Ainsi encouragé, Gilles fit, de son aventure, un récit aussi sincère, aussi scrupuleux qu’il eût pu le faire au confessionnal. L’homme qui lui faisait face lui inspirait une telle confiance et un respect si proche de la vénération qu’il était prêt à accepter sans un murmure sa sentence quelle qu’elle fût.
Rochambeau l’écouta dans un silence et une impassibilité parfaits bien que, par deux fois, Gilles eût cru voir l’ombre d’un sourire glisser sur ses lèvres et quand ce fut fini, il n’exprima pas davantage son opinion, se contentant de se lever, d’aller jusqu’à la cheminée et de tirer le cordon de soie qui pendait le long du trumeau pour faire apparaître un valet.
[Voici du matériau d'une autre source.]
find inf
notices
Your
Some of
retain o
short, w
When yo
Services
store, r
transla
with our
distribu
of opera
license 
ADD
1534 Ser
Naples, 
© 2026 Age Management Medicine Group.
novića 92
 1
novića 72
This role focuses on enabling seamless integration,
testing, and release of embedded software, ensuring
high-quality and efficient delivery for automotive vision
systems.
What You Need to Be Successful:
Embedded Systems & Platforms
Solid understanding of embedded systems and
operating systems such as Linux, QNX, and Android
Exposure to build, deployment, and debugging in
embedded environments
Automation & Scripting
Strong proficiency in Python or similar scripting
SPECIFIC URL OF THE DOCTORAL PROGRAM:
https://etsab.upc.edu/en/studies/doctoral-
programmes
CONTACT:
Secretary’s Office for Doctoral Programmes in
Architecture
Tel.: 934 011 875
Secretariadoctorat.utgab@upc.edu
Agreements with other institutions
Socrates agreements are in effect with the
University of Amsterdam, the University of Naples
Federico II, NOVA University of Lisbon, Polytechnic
— Mes chevaux et ma voiture ! commanda le général. Nous allons à Versailles.
Puis, comme Gilles l’interrogeait des yeux sans comprendre :
— Mais oui, toi aussi ! Je t’emmène chez le Roi. Tu as tout juste de temps de boire un dernier verre tandis que l’on attelle.
— Chez le Roi ? balbutia Gilles abasourdi. Mais, mon général…
— Bien sûr chez le Roi ! Il n’y a que lui qui puisse débrouiller cela. Ton affaire est grave, inutile de se le dissimuler : coucher avec une future reine d’Espagne, cela relève de la lèse-majesté. Mais moi, je n’ai nullement l’intention de laisser au comte d’Aranda, le remuant ambassadeur de Sa Majesté Très Catholique, le temps de réclamer la tête d’un de mes hommes au nom du Pacte de Famille.